By David B. Smith
Tonight Lisa and I drive to Pasadena to participate in our favorite December tradition: a sing-along Handel’s Messiah. The church is gloriously decorated; there’s an orchestra and classically trained soloists. Then there’s the two of us in the back row, doing our best to hit the right notes (“do no harm” is our mantra) and participate in the glory of the “Hallelujah Chorus.”
As the Christian believer considers the end of all things, and the Bible’s many promises about the new and unspoiled and everlasting earth, Handel chose this hopeful verse: The kingdom of this world is become the kingdom of our Lord, and of His Christ; and He shall reign forever and ever.
How much good news is packed into this chorus of triumph from Revelation 11:15? First, the new earth is eternal. It will last forever and so will its inhabitants. Even as a mathematics professor who routinely draws sideways eights on the whiteboard to represent infinity, I cannot fathom living forever. Peering down the number line of God’s gracious eternity and knowing that the years and anniversaries and Sabbaths and Christmases will never, ever end.
Think of how deadlines press down upon us; there are more goals than time and will to accomplish them. In heaven, a vast forever spreads out before us, and we will have the vitality and energy to plunge into one rewarding activity after another. There will be unlimited tomorrows and boundless talent resources at our fingertips.

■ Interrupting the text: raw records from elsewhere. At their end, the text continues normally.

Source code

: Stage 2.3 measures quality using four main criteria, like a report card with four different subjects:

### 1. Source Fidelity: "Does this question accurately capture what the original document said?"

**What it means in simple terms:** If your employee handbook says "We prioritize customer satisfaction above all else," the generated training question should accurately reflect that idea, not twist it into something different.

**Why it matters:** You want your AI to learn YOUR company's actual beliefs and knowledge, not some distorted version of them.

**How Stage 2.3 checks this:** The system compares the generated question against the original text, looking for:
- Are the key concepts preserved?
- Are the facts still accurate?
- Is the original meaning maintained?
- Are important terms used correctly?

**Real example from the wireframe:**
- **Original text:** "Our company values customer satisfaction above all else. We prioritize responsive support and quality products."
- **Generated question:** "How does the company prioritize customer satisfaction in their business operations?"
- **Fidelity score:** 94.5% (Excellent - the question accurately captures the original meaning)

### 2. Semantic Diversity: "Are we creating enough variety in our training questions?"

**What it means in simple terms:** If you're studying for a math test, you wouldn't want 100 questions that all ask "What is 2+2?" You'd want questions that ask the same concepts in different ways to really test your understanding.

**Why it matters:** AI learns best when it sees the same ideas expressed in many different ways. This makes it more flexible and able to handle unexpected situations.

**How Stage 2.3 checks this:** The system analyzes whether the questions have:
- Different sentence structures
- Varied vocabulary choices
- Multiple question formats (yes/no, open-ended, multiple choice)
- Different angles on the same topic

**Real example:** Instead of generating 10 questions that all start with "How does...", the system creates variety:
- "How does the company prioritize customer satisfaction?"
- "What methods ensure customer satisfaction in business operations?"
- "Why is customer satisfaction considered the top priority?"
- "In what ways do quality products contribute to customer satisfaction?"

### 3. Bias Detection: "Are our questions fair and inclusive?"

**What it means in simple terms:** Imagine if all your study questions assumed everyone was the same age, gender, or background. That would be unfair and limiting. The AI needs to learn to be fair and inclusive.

My daughter Karli is a Ph.D. graduate, leaving her daddy in the dust in terms of differential calculus theorems. I noticed in her university’s library a long row of references books and discovered that these were not the great mathematics treatises being written by bright geniuses around the world — no, these were simply the references for those term papers and published theorems. The boundaries of mathematical exploration are being continually expanded. That perhaps makes you want to sag and go watch some sitcoms on TV, but the good news is that we will enjoy an eternity of learning, of exploring, of being guided by the mind of God Himself as we chart new frontiers of knowledge and fascinating discoveries. We will never be bored, because our grand society will be led by an infinite Savior.
Secondly, this world will be our home. Not the broken, scarred, obscenely ravaged and cynically artificial place it’s become now, but the original virgin planet: the clean, untainted, brimming-with-native-life blue sphere as Christ suspended in the center of His universe. We’ll look up at night and see the same beautiful moon. The planets and stars will continue in their orbits. The sun will keep shining. We will travel to familiar places and enjoy sweet memories.
More good news: the City that is heaven will descend to earth (Revelation 21:2) and be the capital of that better land. We sometimes spiritualize away the idea of heaven, but the Bible cheerfully contradicts that vaporous heresy! Jesus, the King of the reborn earth, is a real Man! After the resurrection, His friends still knew Him; He ate meals with them and was a tangible and restored companion. And the city of God is a real place marked by an atmosphere of healing and light. It has measurable dimensions and golden streets and twelve gates — the Bible describes each as being constructed of a single pearl! (Richard Coffen points out the perhaps intended cosmic irony: pearls are created in response to an intruder, an irritant — and the glories of heaven’s welcoming gates are the end result of our sad experiment with evil.)
Other familiar things about this world, though, will be graciously erased. The scars of sin will have been taken away; the tectonic plates will never slip; the hurricanes won’t blow and the seas won’t roar. It will be a friendly world again, healed and held together by the King who reigns on the throne.
Which is the best news of all — Jesus as our eternal Lord. The new earth will be a home bathed by the mind of Christ, governed by the Beatitudes, maintained by acts of service and ministry. It will be a united and worshiping society. Revelation 22:3: His servants shall serve HIM. After all Jesus has done for us, it will be wonderful to do things for Him and offer Him endless thanks and praise.
I once preached a sermon with the title “Always Trading Up.” Our ideas of heaven are limited by sin and truncated human ideals. We can know that every essay written about the new earth – including this one – will make us blush when we take our first steps onto that pristine beach! Our word pictures and imaginations will have fallen so far short! Paul writes in 1 Corinthians 2:9: No eye has seen, no ear has heard, no mind has conceived what God has prepared for those who love Him. But all good things we think are invaluable in this fragile world will be better, higher, stronger, finer . . . and certainly more joyous. We needlessly fret about Jesus’ statement that in heaven, we won’t be married — until we realize we will be “like the angels,” a higher and more glorified society that surely enjoys intimate and comforting relationships and familial bonds beyond anything we can dream.
All these eternal things are real because our living Lord promises them to us. Choose every day to believe His promises. Mark every day’s path by your decision that heaven is our home, and we will be there soon.